Unfortunately, the wide majority of us (and by “us” I mean “humans”) doesn’t hesitate for a moment to accept lies that are beautiful and reject truths that are ugly. That’s because ugly truths remind us of serious life problems that we need to resolve, and to do so we need to go through a lot of hardship and pain. And who likes to experience hardship and pain?
No one (well, except masochists, I guess).
So we tend to avoid facing our problems. And what’s the best way to do so? To not look at them at all, in a desperate effort to fool ourselves that they don’t exist.
It’s no wonder, therefore, that so many people buy into the (bullshit) philosophy of positive thinking. They want to hear beautiful lies that will make them feel that everything’s alright, and hence that they needn’t stress about anything. And since we are living in a world where money is the ruling force, of course there are going to be some cunning individuals who are willing to sell positive thinking and exploit others’ insecurities for their financial gain.
Personally, through my writing I like to state the truth as it is, even if it’s at times terribly ugly.

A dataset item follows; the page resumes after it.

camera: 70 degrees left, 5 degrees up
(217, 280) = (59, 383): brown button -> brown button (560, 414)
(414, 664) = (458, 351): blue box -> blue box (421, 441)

I know that many of you — my readers — might be put off by it, but I also know that this is the only way to face our problems and deal with them, on a personal and a collective level. So if you’re a long-time fan of The Unbounded Spirit, I’d like to take a moment to praise you for being such a badass reader and a committed seeker of truth.

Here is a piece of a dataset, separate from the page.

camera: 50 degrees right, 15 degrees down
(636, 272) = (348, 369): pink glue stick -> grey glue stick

From Positive Thinking to Realistic, Action-Based Thinking
Imagine you are chronically ill, suffering from a painful, debilitating disease. You can pretend all you want that your disease isn’t serious, and have faith that you’ll soon recover to good health, without doing anything to treat your condition. However, in reality this will do nothing to help you heal — your disease will keep on being there, and chances are that it will be worsening as you age.
Now imagine that you, instead, decided to let a doctor have a look at you and tell you what is the underlying cause of your disease and how to treat it. The doctor might inform you that the treatment involves some pain — it could be that you need surgery or to take a heavy dose of medication with possible side effects. But you know that, no matter the extra pain you may undergo during the treatment, in the end it will be worth it. That’s because afterwards you’ll be relieved of the chronic pain caused by your disease, while the additional pain caused by the treatment will only be temporary. So you decide to treat your disease, and get back to being healthy.

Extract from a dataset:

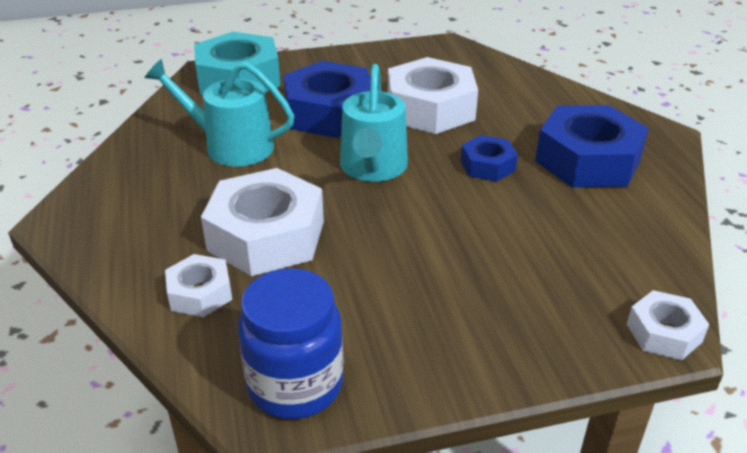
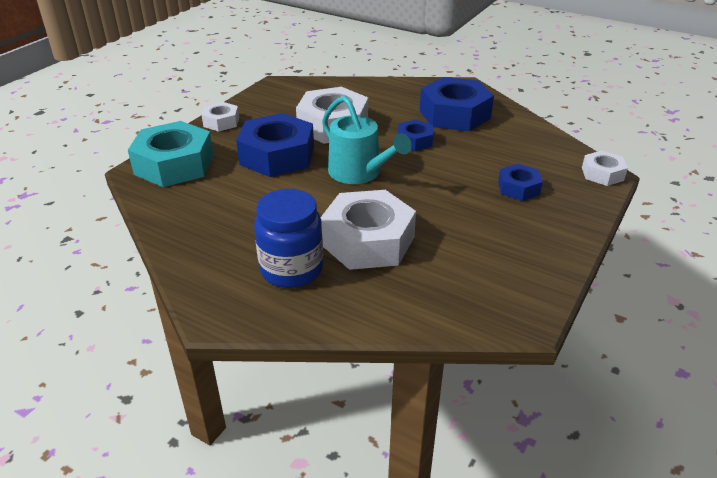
camera: 45 degrees left, 0 degrees up
(200, 293) = (388, 291): white nut -> white nut (221, 122)
(231, 146) = (250, 206): turquoise watering can -> none
(295, 385) = (512, 296): blue jar -> blue jar (291, 269)
(515, 281) = (518, 188): none -> blue nut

Like in the above example, if we wish to overcome our life problems, then we need to do something about them. By that I don’t mean to merely repeat positive affirmations in our minds and wish that all is going to be perfectly fine. Rather, I mean to stand up from our chairs, roll up our sleeves and take concrete action. But first we need to accept our problems, instead of denying them, as the philosophy of positive thinking urges us to do. We need to look at them in the eye, examine why they are there, and search for ways to effectively deal with them.
Of course, this can be quite a tough thing to do. To admit that something is wrong with our lives is a bitter pill to swallow. And to change it might require painstakingly hard work. But, whether we like it or not, there’s no other way to go about it. Either we work our problems out and suffer for a short while, or we ignore them and suffer for as long as we’re alive.